Growing concern regarding the intersection of human rights and technology has produced a plethora of privacy frameworks and an emerging global discourse that strikes at the heart of how big tech is globalizing big surveillance in the age of artificial intelligence (AI).  

However, the rapid outbreak of Covid-19 may change the narrative around privacy even in Western democracies. European countries sensitive to the importance of data privacy, such as Belgium, Austria, Germany, Switzerland and Italy, have used geo-locational data to map the spread of Covid-19. Despite strong data-privacy legislation in European Union countries, there is no guarantee that this data won’t be used for other purposes. 

In the United States, two major tech firms, Google and Facebook, are working on projects to analyze the movement of millions of mobile-phone users to model the spread of the virus. These efforts also seek to measure how effective social distancing and other suppression techniques have been. 

Indeed, amid a crisis where the health and safety of the public are at stake, the narrative around data privacy is changing as governments succeed and flounder in their ability to effectively mobilize vast networks of data in order to mitigate against the uncertainty.  Unlike the virus, intrusive practices and surveillance techniques may not go away but create a new paradigm for privacy. Within a few days this novel situation may roll back institutional values that have been crystalized over decades. 

With no oversight, transparency and due process these practices could establish a precedent on privacy intrusion unseen before, where massive amounts of personal data in such areas as movement, health and personal relationships will be stored in the hands of authorities indefinitely. The call of necessity in the name of public health may become the perfect linchpin for the inadvertent creation of police states.

This is not to say that governments should not be using big data to minimize the spread of Covid-19 or that privacy outweighs public health at large. But as we move forward from the global crisis, we must approach surveillance with caution.
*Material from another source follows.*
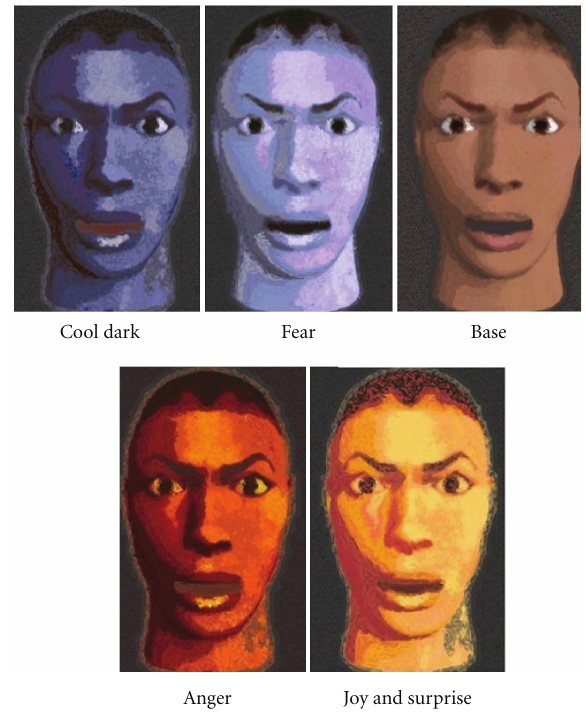
Figure 4: Five-color palettes for basic emotions.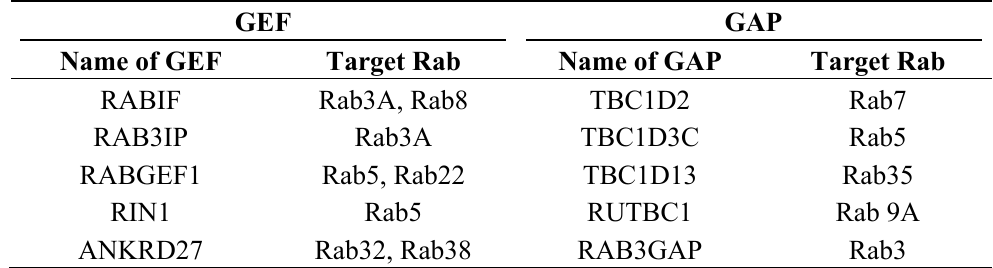
Table 1. A few examples of Rab-guanine nucleotide exchange factors (GEFs) and Rab-GTPase activating proteins (GAPs) and their target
While the Covid-19 pandemic has been an earth-shattering event, the exception should not become the rule. 

When people’s health on a such massive scale is at stake, this dilemma is hard to solve, but a famous quote by Benjamin Franklin should remind us that people willing to trade their freedom for temporary security deserve neither and will lose both. 

Olena Mykhalchenko is a Fulbright and Edmund S Muskie Scholar, focusing on the intersection of artificial intelligence and human rights, the future of work in the gig economy, and the social impact of Industry 4.0. Currently she is a consultant at Datamize, advising on data privacy and algorithmic ethics.